General Population - Hazard via inhalation route

Systemic effects

Long term exposure
Hazard assessment conclusion:
no hazard identified
Acute/short term exposure
Hazard assessment conclusion:
no hazard identified
DNEL related information

Local effects

Long term exposure
Hazard assessment conclusion:
low hazard (no threshold derived)
Acute/short term exposure
Hazard assessment conclusion:
low hazard (no threshold derived)
DNEL related information

General Population - Hazard via dermal route

Systemic effects

Long term exposure
Hazard assessment conclusion:
no hazard identified
Acute/short term exposure
Hazard assessment conclusion:
no hazard identified
DNEL related information

Local effects

Long term exposure
Hazard assessment conclusion:
low hazard (no threshold derived)
Acute/short term exposure
Hazard assessment conclusion:
low hazard (no threshold derived)

General Population - Hazard via oral route

Systemic effects

Long term exposure
Hazard assessment conclusion:
no hazard identified
Acute/short term exposure
Hazard assessment conclusion:
no hazard identified
DNEL related information

General Population - Hazard for the eyes

Local effects

Hazard assessment conclusion:
no hazard identified

Additional information - General Population

Based on the findings in the non-glandular stomach, the NOAEL (No Observed Adverse Effect Level) in rats for local effects was considered to be 250 mg/kg body weight/day. However, as humans do not possess a non-glandular stomach, this finding is not relevant for humans and consequently for the risk assessment.
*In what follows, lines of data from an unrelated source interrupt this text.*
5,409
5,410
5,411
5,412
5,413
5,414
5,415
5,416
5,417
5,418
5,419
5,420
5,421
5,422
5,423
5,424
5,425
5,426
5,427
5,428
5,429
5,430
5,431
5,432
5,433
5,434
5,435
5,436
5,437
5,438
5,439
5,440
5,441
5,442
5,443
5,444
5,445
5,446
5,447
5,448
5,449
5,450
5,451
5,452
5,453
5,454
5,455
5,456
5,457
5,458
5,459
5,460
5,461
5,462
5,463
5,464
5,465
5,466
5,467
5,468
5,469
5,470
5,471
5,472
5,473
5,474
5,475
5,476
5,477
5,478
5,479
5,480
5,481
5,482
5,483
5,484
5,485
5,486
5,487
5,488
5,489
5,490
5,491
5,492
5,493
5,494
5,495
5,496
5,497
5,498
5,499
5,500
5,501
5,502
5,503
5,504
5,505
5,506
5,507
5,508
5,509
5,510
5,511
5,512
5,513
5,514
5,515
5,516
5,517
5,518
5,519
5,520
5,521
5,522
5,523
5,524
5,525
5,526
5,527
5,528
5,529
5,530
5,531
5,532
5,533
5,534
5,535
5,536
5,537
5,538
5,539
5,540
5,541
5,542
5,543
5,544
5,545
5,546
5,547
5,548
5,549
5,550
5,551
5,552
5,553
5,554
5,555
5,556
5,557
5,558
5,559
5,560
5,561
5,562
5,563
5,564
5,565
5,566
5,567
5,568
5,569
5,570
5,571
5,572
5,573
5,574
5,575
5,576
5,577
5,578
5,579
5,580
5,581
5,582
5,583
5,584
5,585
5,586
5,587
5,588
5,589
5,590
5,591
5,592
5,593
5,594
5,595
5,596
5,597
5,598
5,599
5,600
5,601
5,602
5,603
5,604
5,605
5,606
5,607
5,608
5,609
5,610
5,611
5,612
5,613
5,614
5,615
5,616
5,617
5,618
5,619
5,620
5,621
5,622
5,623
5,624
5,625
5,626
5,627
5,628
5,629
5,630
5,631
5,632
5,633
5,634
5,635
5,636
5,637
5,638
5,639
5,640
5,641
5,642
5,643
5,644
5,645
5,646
Based on the fact that the histopathological findings observed in the non- glandular region of the stomach are a local reaction due to the test material overload, the NOAEL for systemic effects was considered to be 1000 mg/kg body weight/day for male and female rats.

Based on the occurrence of the histopathological findings observed in the non- glandular region of the stomach, which are a local reaction of the test item, the NOAEL for reproductive and developmental toxicity was considered to be 1000 mg/kg bodyweight/day for males and females.